Die USA hatten den INF-Vertrag Anfang Februar mit Rückendeckung der Nato-Partner gekündigt, weil sie davon ausgehen, dass Russland das Abkommen seit Jahren mit einem Mittelstreckensystem namens SSC-8 (Russisch: 9M729) verletzt. Dieses soll in der Lage sein, Marschflugkörper abzufeuern, die sich mit einem Atomsprengköpfen bestücken lassen und mehr als 2000 Kilometer weit fliegen können.

Russland gibt die maximale Reichweite der SSC-8 hingegen mit 480 Kilometern an.
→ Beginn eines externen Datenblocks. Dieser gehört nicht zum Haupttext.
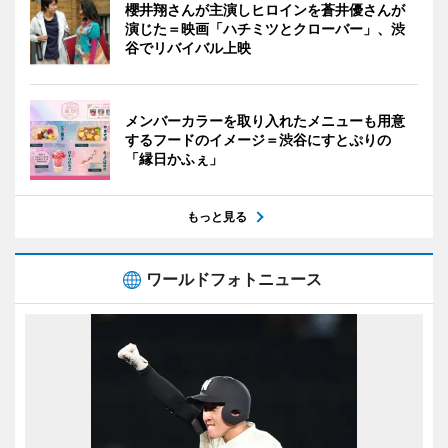
櫻井翔さんが主演しヒロインを蒼井優さんが
演じた＝映画「ハチミツとクローバー」、渋
谷でリバイバル上映
メンバーカラーを取り入れたメニューも用意
するフードのイメージ＝渋谷にすとぷりの
「縁日かふぇ」
もっと見る
ワールドフォトニュース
Das wäre vertragskonform, da das Abkommen lediglich den Besitz landgestützter atomarer Mittelstreckenwaffen mit Reichweiten zwischen 500 und 5500 Kilometern untersagt.

Eine Entscheidung über die genaue Nato-Reaktion auf die mutmaßliche Vertragsverletzung durch Russland soll erst fallen, wenn am 2. August die sechsmonatige Kündigungsfrist ausläuft. Die Verteidigungsminister wollen an diesem Mittwoch zunächst nur ein Optionspapier beschließen.

Weitere Themen beim zweitägigen Nato-Treffen sind die Entwicklung der Verteidigungsausgaben der Mitgliedstaaten sowie die Zukunft des Afghanistan-Einsatzes. Zudem rechnet Generalsekretär Stoltenberg auch mit Gesprächen über die Iran-Krise.